Aristote convient que l'unité de la fable n'est pas trop bien observée dans Homère. Ce fameux critique tâche pourtant de pallier cette imperfection dans le poète grec, en l'imputant, en quelque sorte, à la nature du poème épique. Quelques uns croient que la structure de l'Énéide est aussi défectueuse en ce point, et qu'elle contient des épisodes qu'on peut regarder plutôt comme des excroissances que comme des parties de l'action. Au contraire, le poème dont il s'agit ici n'a d'autres épisodes que ceux qui naissent naturellement du sujet; malgré cela, il est rempli d'une multitude d'incidens étonnans, qui réunissent la plus grande variété avec la plus grande simplicité, et qui font un tout uniforme dans sa nature, quoique diversifié dans l'exécution.

En célébrant l'origine de l'empire romain, Virgile a décrit la naissance de sa fameuse rivale, la république de Carthage. Milton raconte dans son poème sur la chute de l'homme, celle des mauvais anges, qui sont nos plus grands ennemis. Cet épisode a plusieurs beautés, et se lie naturellement à l'action principale du poème; il n'en rompt point l'unité, comme eût fait tout autre épisode qui n'aurait pas eu le même enchaînement avec le sujet principal; c'est là ce que les critiques admirent dans le Moine espagnol, autrement la Double reconnaissance, où les deux différentes intrigues paraissent comme des contre-parties et des copies l'une de l'autre.

- [EXTRAITS DE DONNÉES]
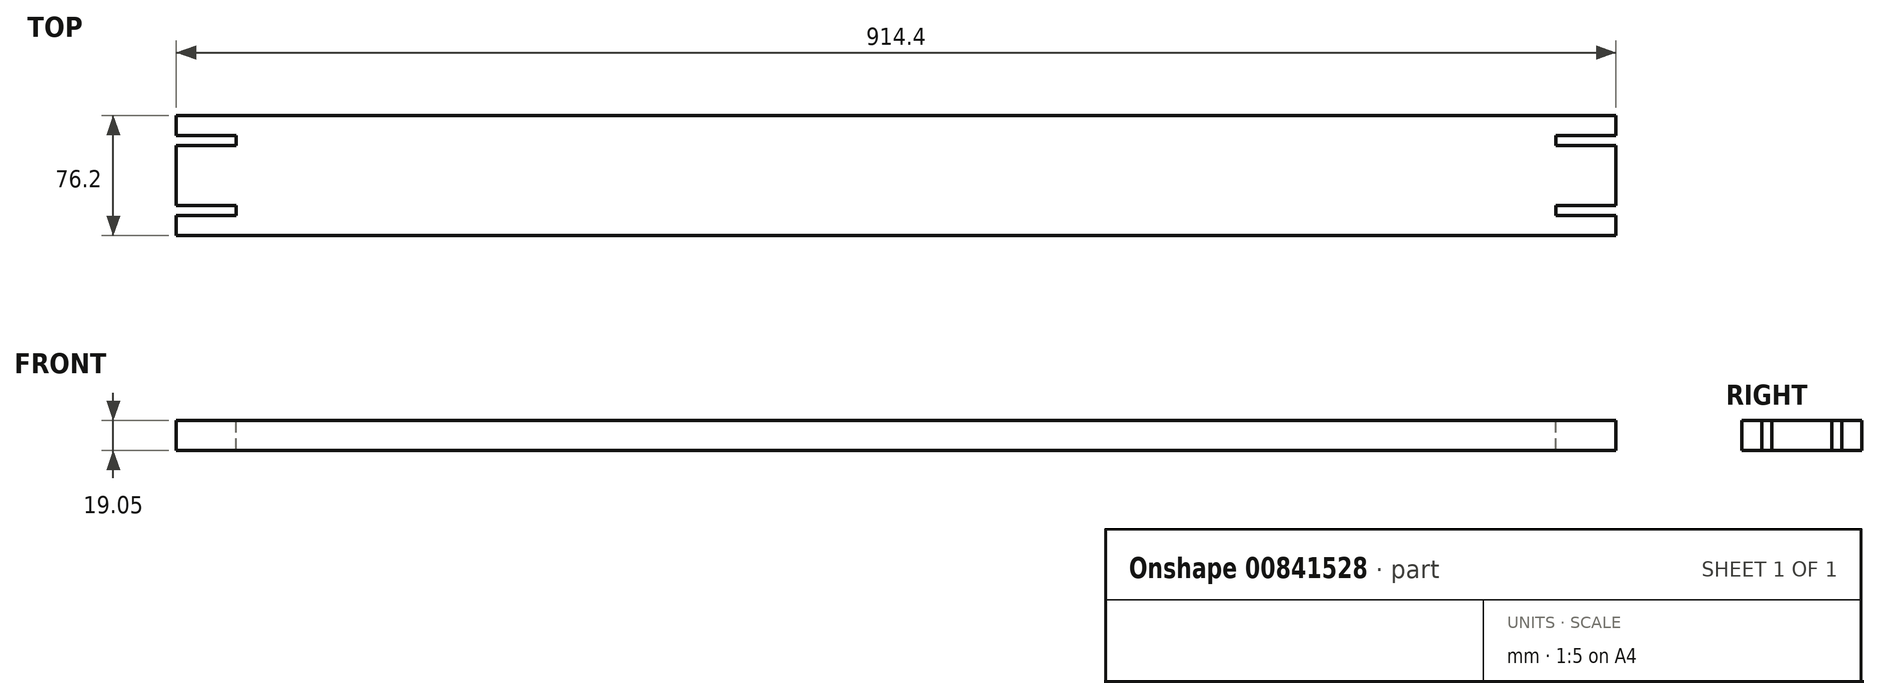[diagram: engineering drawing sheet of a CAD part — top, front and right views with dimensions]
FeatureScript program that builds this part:
annotation { "Feature Type Name" : "Feature", "Feature Type Description" : "" }
export const myFeature = defineFeature(function(context is Context, id is Id, definition is map)
    precondition{}
    {
        {
            var Q0;
            Q0=qCreatedBy(makeId("Top.planeOp"),FACE);
            var sketch = newSketch(context, id + "F0", { "sketchPlane" : qUnion([Q0])});
            skLineSegment(sketch, "E0.bottom", {"start": v(-457.2, 0) * mm, "end": v(457.2, 0) * mm});
            skLineSegment(sketch, "E0.top", {"start": v(-457.2, 76.2) * mm, "end": v(457.2, 76.2) * mm});
            skLineSegment(sketch, "E0.left", {"start": v(-457.2, 0) * mm, "end": v(-457.2, 76.2) * mm});
            skLineSegment(sketch, "E0.right", {"start": v(457.2, 0) * mm, "end": v(457.2, 76.2) * mm});
            skSolve(sketch);
        }
        {
            var Q0;
            Q0 = qSketchRegion(id + "F0", true);
            extrude(context, id + "F1", {"entities" : qUnion([Q0]), "depth" : 19.05 * mm, "offsetDistance" : 25.4 * mm});
        }
        {
            var Q0;
            Q0=makeQuery(id+"F1.opExtrude","CAP_FACE",FACE,{"disambiguationData":[OSD([sQuery(id+"F0.wireOp",EDGE,"E0.bottom"),sQuery(id+"F0.wireOp",EDGE,"E0.top"),sQuery(id+"F0.wireOp",EDGE,"E0.left"),sQuery(id+"F0.wireOp",EDGE,"E0.right")])],"isStart":false});
            var sketch = newSketch(context, id + "F2", { "sketchPlane" : qUnion([Q0])});
            skLineSegment(sketch, "E1.bottom", {"start": v(-457.2, 12.7) * mm, "end": v(-419.1, 12.7) * mm});
            skLineSegment(sketch, "E1.top", {"start": v(-457.2, 19.05) * mm, "end": v(-419.1, 19.05) * mm});
            skLineSegment(sketch, "E1.left", {"start": v(-457.2, 12.7) * mm, "end": v(-457.2, 19.05) * mm});
            skLineSegment(sketch, "E1.right", {"start": v(-419.1, 12.7) * mm, "end": v(-419.1, 19.05) * mm});
            skLineSegment(sketch, "E2.bottom", {"start": v(-457.2, 63.5) * mm, "end": v(-419.1, 63.5) * mm});
            skLineSegment(sketch, "E2.top", {"start": v(-457.2, 57.15) * mm, "end": v(-419.1, 57.15) * mm});
            skLineSegment(sketch, "E2.left", {"start": v(-457.2, 63.5) * mm, "end": v(-457.2, 57.15) * mm});
            skLineSegment(sketch, "E2.right", {"start": v(-419.1, 63.5) * mm, "end": v(-419.1, 57.15) * mm});
            skLineSegment(sketch, "E3.bottom", {"start": v(457.2, 63.5) * mm, "end": v(419.1, 63.5) * mm});
            skLineSegment(sketch, "E3.top", {"start": v(457.2, 57.15) * mm, "end": v(419.1, 57.15) * mm});
            skLineSegment(sketch, "E3.left", {"start": v(457.2, 63.5) * mm, "end": v(457.2, 57.15) * mm});
            skLineSegment(sketch, "E3.right", {"start": v(419.1, 63.5) * mm, "end": v(419.1, 57.15) * mm});
            skLineSegment(sketch, "E4.bottom", {"start": v(457.2, 12.7) * mm, "end": v(419.1, 12.7) * mm});
            skLineSegment(sketch, "E4.top", {"start": v(457.2, 19.05) * mm, "end": v(419.1, 19.05) * mm});
            skLineSegment(sketch, "E4.left", {"start": v(457.2, 12.7) * mm, "end": v(457.2, 19.05) * mm});
            skLineSegment(sketch, "E4.right", {"start": v(419.1, 12.7) * mm, "end": v(419.1, 19.05) * mm});
            skSolve(sketch);
        }
        {
            var Q0;
            Q0 = qSketchRegion(id + "F2", true);
            extrude(context, id + "F3", {"entities" : qUnion([Q0]), "operationType" : NewBodyOperationType.REMOVE, "endBound" : BoundingType.UP_TO_NEXT, "oppositeDirection" : true, "depth" : 25.4 * mm, "offsetDistance" : 25.4 * mm});
        }
    });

- [ÉNONCÉ] Indiquez, d'après le texte sur l'unité du poème épique, à quoi Aristote impute en quelque sorte l'imperfection de l'unité de la fable chez Homère.

- [CORRIGÉ] À la nature du poème épique.